A COMPANY director has been warned that he faces being jailed for six months and assets of the firm being seized if there are any further breaches of a High Court order banning the use of an underground car park until fire safety regulations are complied with.
At the High Court yesterday, Mr Justice Peter Charleton held that Hugh McGinley of McGinley Construction was in contempt of a High Court injunction, obtained by Dublin City Council last month, prohibiting the use of the car park.
The court heard that more than 25 cars and motorbikes were found in the underground car park of a complex consisting of 73 apartments in blocks of four and five floors, as well as unoccupied retail units and a creche, at 55-58 East Road, Dublin 3.
The injunction was granted after a senior fire prevention officer with Dublin Fire Brigade expressed fears that a fire in the car park posed “a serious and immediate risk to the lives” of the dozens of occupants living in the apartments located above.
The court heard the council had concerns about the basement’s fire alarm system, fire escape routes and fire-fighting equipment.
James Connolly SC, for the council, said proceedings were brought against McGinley Construction Ltd, Lifford, Co Donegal, which owns and constructed the apartment complex, and Mr McGinley.
Mr Connolly said the injunction was to remain until certain measures took place, including works to ensure compliance with fire safety notices, and that certificates of compliance from a registered engineer or architect were furnished to the Fire Authority.

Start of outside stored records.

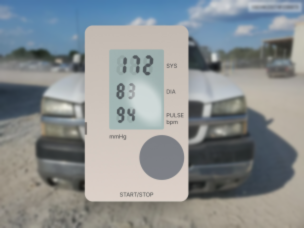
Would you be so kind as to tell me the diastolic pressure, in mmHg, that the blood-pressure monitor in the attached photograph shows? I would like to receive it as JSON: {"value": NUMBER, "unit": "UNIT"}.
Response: {"value": 83, "unit": "mmHg"}
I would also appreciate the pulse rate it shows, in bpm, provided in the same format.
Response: {"value": 94, "unit": "bpm"}
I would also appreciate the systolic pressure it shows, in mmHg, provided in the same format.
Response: {"value": 172, "unit": "mmHg"}
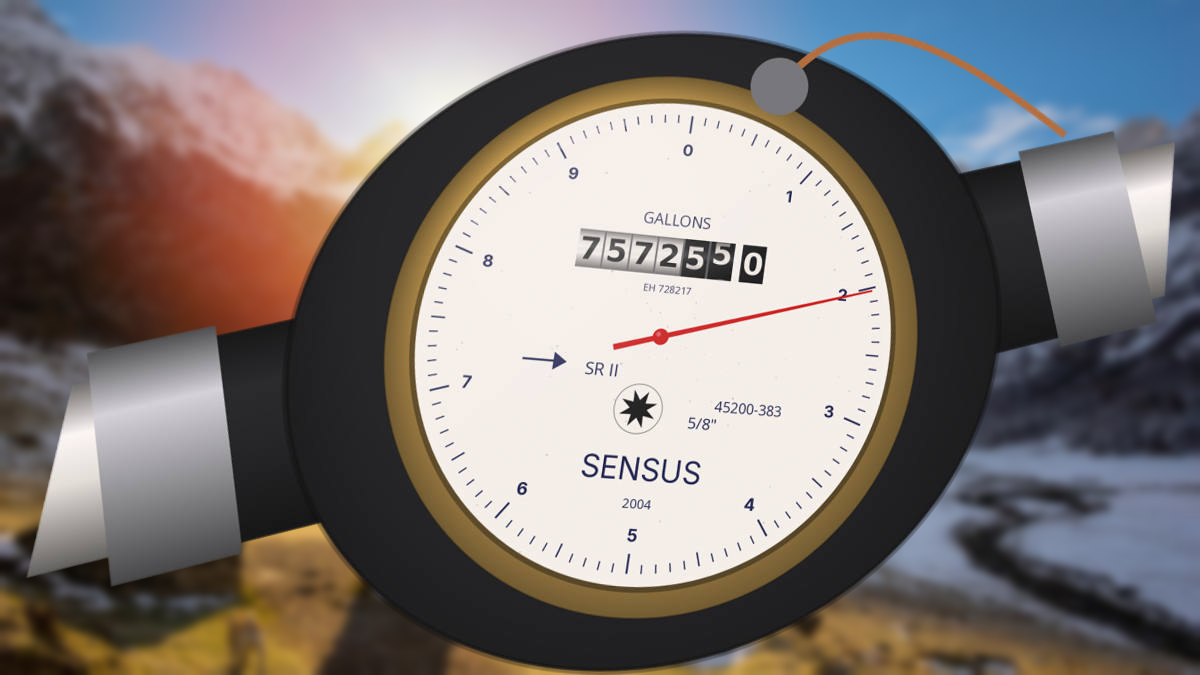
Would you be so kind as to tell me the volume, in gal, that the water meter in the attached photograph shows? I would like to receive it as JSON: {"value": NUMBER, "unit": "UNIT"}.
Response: {"value": 7572552.0, "unit": "gal"}
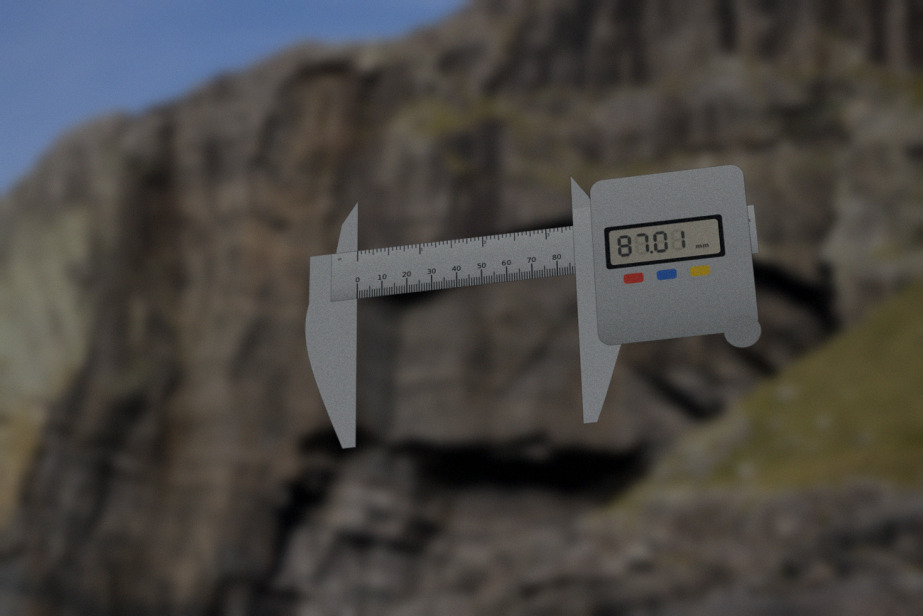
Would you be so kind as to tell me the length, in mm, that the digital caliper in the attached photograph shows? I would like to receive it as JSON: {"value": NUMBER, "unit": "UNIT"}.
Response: {"value": 87.01, "unit": "mm"}
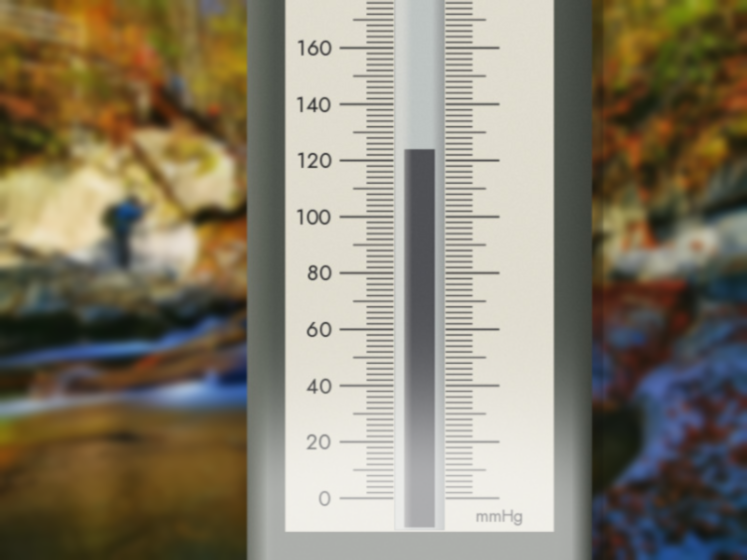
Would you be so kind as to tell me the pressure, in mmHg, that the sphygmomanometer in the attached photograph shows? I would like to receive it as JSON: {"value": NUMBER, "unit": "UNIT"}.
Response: {"value": 124, "unit": "mmHg"}
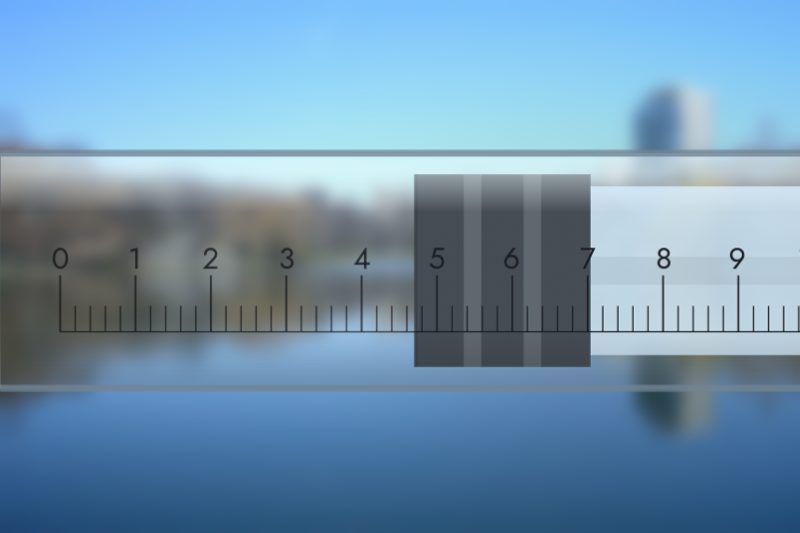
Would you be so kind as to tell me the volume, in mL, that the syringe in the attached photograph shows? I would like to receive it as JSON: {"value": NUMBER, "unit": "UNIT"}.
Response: {"value": 4.7, "unit": "mL"}
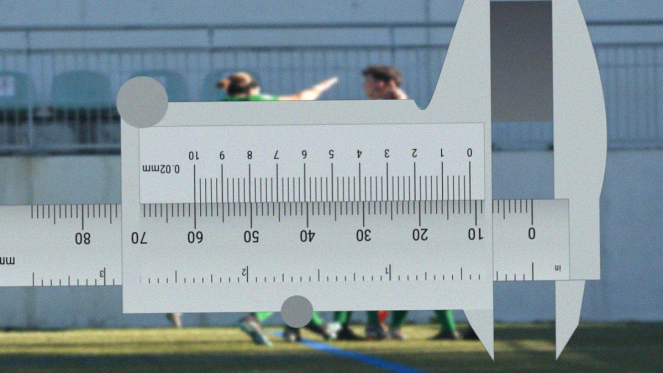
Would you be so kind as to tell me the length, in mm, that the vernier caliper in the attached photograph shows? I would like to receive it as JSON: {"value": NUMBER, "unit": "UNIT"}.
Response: {"value": 11.0, "unit": "mm"}
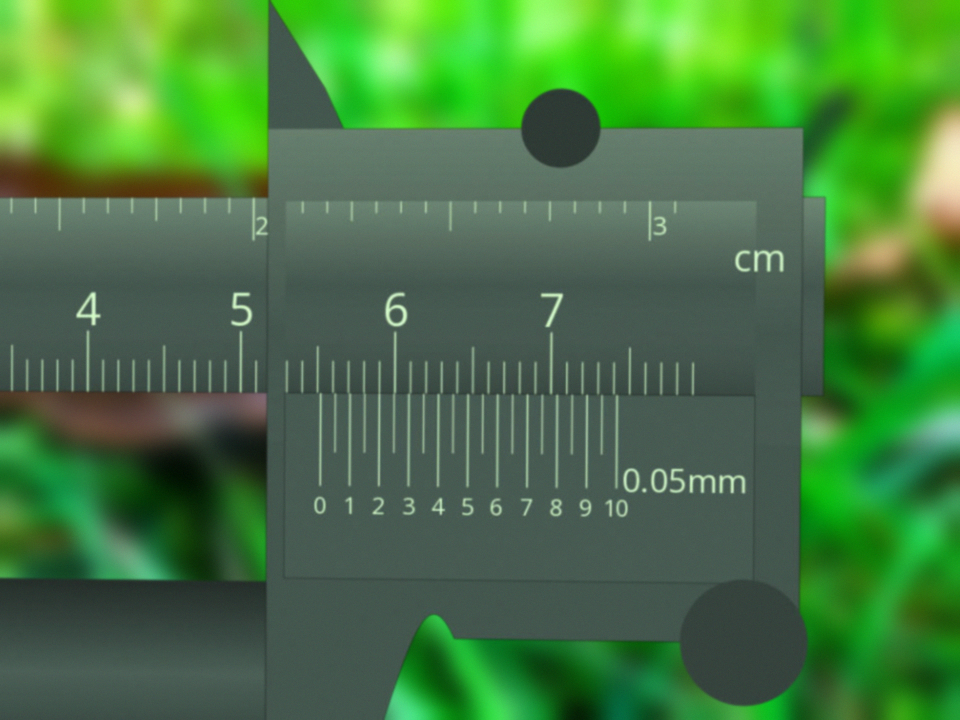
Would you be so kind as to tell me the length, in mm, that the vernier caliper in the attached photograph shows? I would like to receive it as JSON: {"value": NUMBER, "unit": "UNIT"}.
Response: {"value": 55.2, "unit": "mm"}
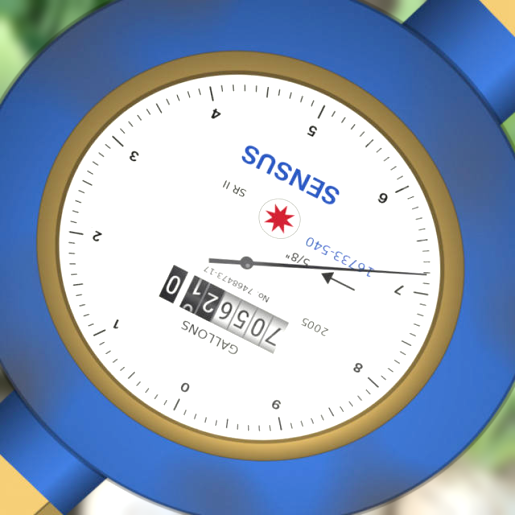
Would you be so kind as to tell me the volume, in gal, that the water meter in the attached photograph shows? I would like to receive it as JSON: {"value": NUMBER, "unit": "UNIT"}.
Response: {"value": 7056206.8, "unit": "gal"}
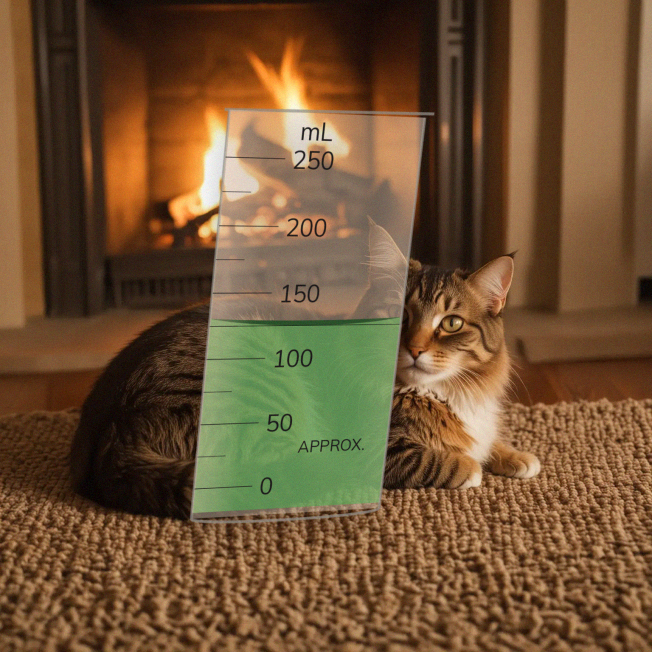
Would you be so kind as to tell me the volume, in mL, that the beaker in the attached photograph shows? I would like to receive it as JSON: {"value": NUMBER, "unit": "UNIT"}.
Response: {"value": 125, "unit": "mL"}
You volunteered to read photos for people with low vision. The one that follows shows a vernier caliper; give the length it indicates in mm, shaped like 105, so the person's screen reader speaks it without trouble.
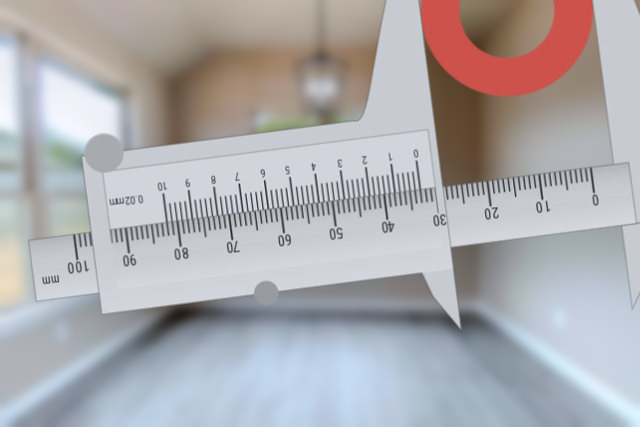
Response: 33.0
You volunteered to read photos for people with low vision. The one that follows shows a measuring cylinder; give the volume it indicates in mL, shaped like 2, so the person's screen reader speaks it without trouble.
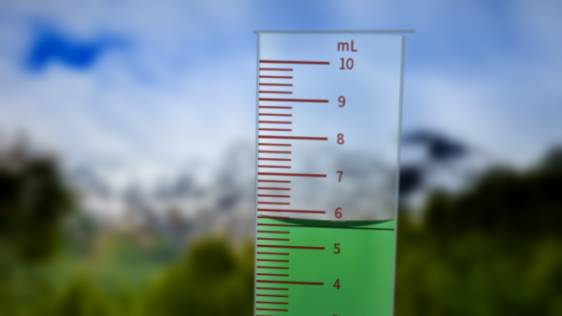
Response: 5.6
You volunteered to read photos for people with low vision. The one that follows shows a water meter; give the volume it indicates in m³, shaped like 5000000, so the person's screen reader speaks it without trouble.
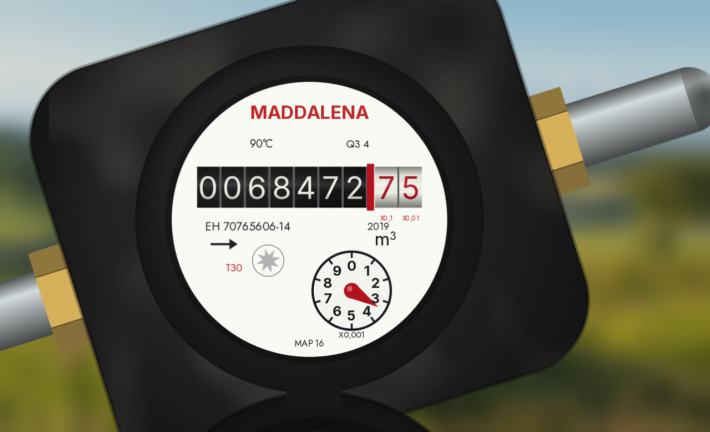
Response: 68472.753
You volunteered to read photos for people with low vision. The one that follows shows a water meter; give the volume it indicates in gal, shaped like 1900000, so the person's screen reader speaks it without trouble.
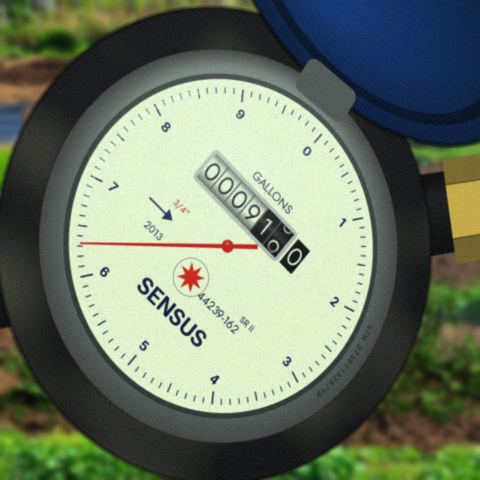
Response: 9186.3
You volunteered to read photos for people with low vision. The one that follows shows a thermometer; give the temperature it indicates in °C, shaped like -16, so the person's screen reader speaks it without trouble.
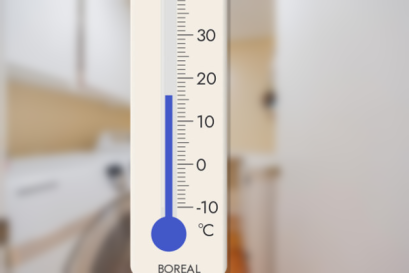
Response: 16
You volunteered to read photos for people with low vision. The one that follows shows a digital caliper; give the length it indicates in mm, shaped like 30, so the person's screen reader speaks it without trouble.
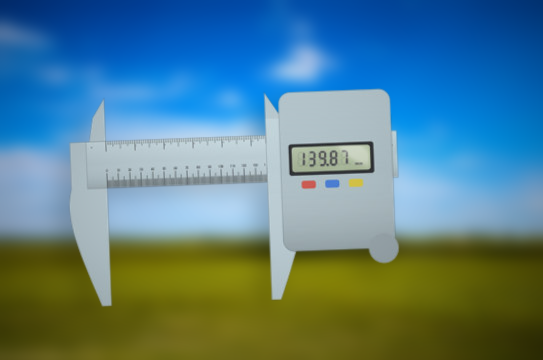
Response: 139.87
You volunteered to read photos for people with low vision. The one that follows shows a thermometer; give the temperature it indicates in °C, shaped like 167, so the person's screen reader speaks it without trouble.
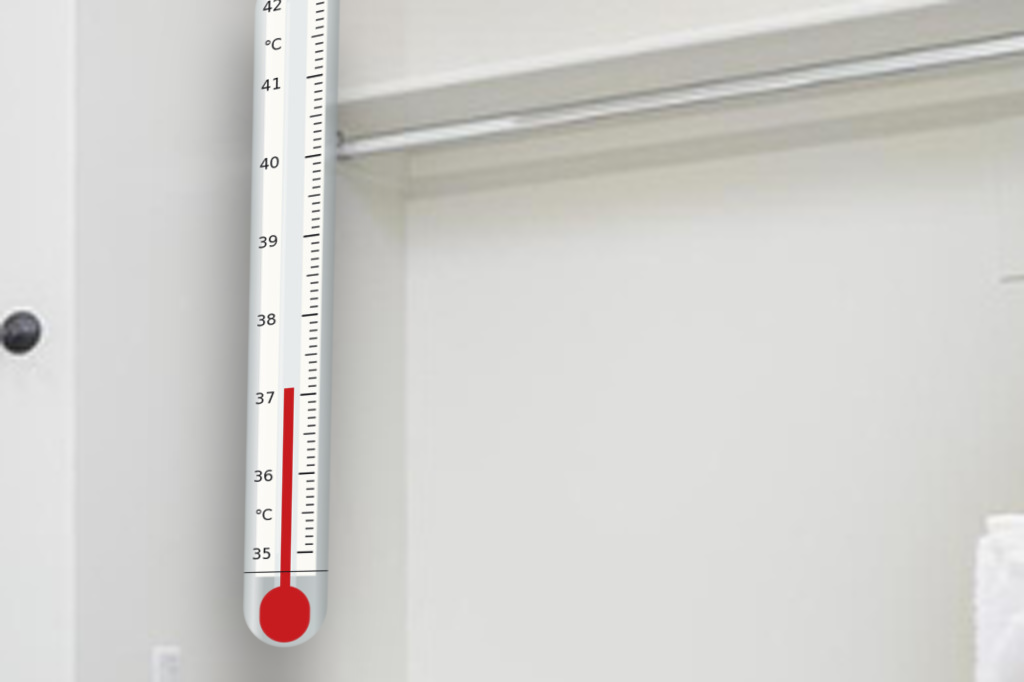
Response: 37.1
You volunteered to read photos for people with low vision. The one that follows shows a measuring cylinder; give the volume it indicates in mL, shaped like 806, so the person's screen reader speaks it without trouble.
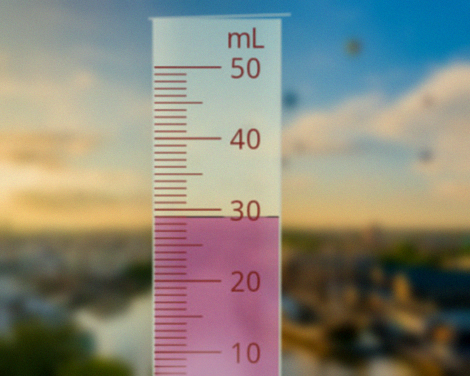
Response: 29
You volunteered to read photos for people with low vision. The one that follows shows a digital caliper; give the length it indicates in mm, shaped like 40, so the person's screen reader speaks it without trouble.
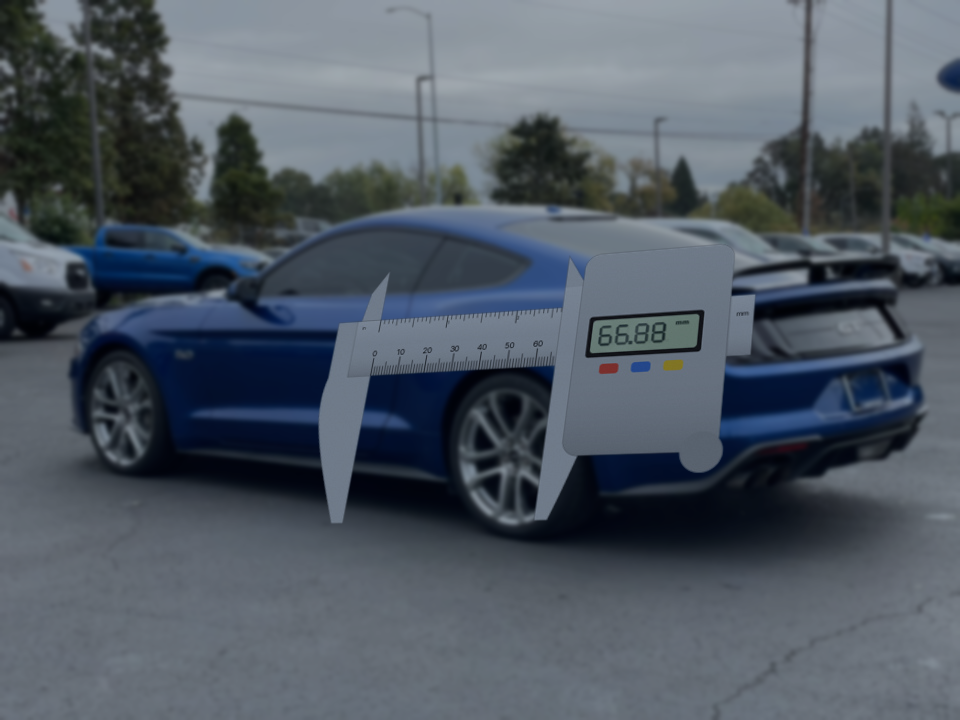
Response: 66.88
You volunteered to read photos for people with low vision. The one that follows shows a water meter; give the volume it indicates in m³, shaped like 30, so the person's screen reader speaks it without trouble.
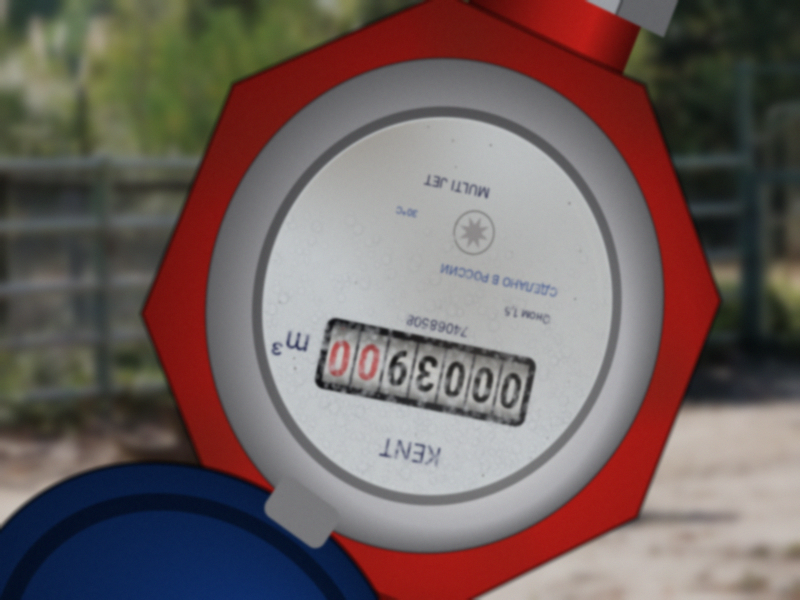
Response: 39.00
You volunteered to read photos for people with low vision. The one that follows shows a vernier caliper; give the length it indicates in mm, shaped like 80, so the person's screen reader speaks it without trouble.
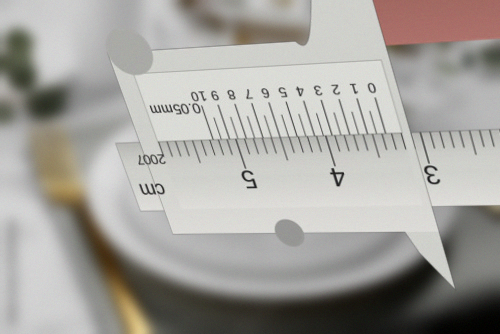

Despite undertakings from Mr McGinley, Mr Connolly said inspections by the council carried out after the injunction was granted revealed that vehicles and rubbish remained stored in the car park.
Mr McGinley told the court that efforts were being made to comply. He said it had been difficult to stop people from using the basement to park their cars, because those who owned apartments at the complex also owned parking spaces in the basement. There were now only two cars in the car park.
One of the owners was on holidays, while efforts were being made to locate the owner of the other car. Mr McGinley also said that efforts were being made to comply with the fire safety notices.
Mr Justice Charleton said Mr McGinley was in contempt of court. The authority of the High Court had to be obeyed, he said, adding that the whole country has suffered due to a “lack of regulation and authority”.
The judge said he had no option other than to make orders jailing Mr McGinley for six months and seizing the firm’s assets.
However, he was placing a stay on those orders until October 11th, when the matter returns before the court, to allow Mr McGinley time to take steps to rectify the situation.
If there was any further breaches, Mr Justice Charleton said the sanctions would be imposed.